[[ SOURCE INFORMATION open ]]
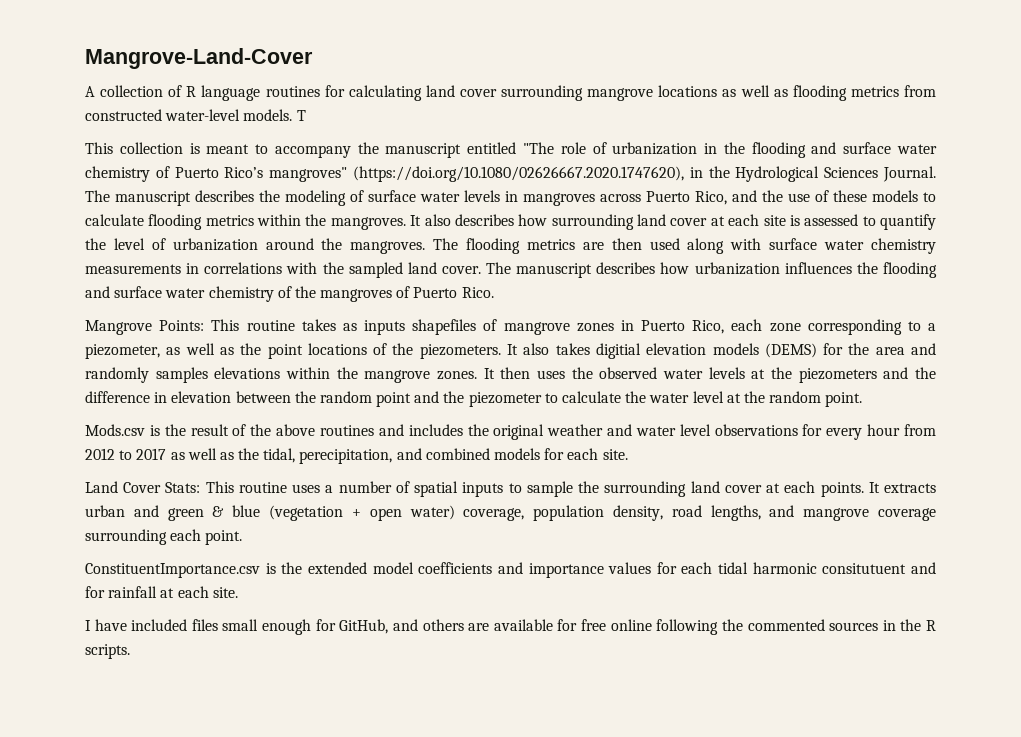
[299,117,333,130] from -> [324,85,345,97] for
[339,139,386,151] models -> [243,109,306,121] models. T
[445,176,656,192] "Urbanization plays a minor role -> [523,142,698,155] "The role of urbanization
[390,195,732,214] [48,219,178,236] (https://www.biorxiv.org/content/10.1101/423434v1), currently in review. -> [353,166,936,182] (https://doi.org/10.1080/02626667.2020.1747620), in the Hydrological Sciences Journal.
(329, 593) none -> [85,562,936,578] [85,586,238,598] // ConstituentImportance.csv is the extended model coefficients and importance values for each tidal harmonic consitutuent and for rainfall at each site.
[[ SOURCE INFORMATION closed ]]
REQUIRED WORK:
Produce a word-for-word version of the material, with no pictures included.

EXERCISE RESULT:
[299,117,333,130] from -> [324,85,345,97] for
[339,139,386,151] models -> [243,109,306,121] models. T
[445,176,656,192] "Urbanization plays a minor role -> [523,142,698,155] "The role of urbanization
[390,195,732,214] [48,219,178,236] (https://www.biorxiv.org/content/10.1101/423434v1), currently in review. -> [353,166,936,182] (https://doi.org/10.1080/02626667.2020.1747620), in the Hydrological Sciences Journal.
(329, 593) none -> [85,562,936,578] [85,586,238,598] // ConstituentImportance.csv is the extended model coefficients and importance values for each tidal harmonic consitutuent and for rainfall at each site.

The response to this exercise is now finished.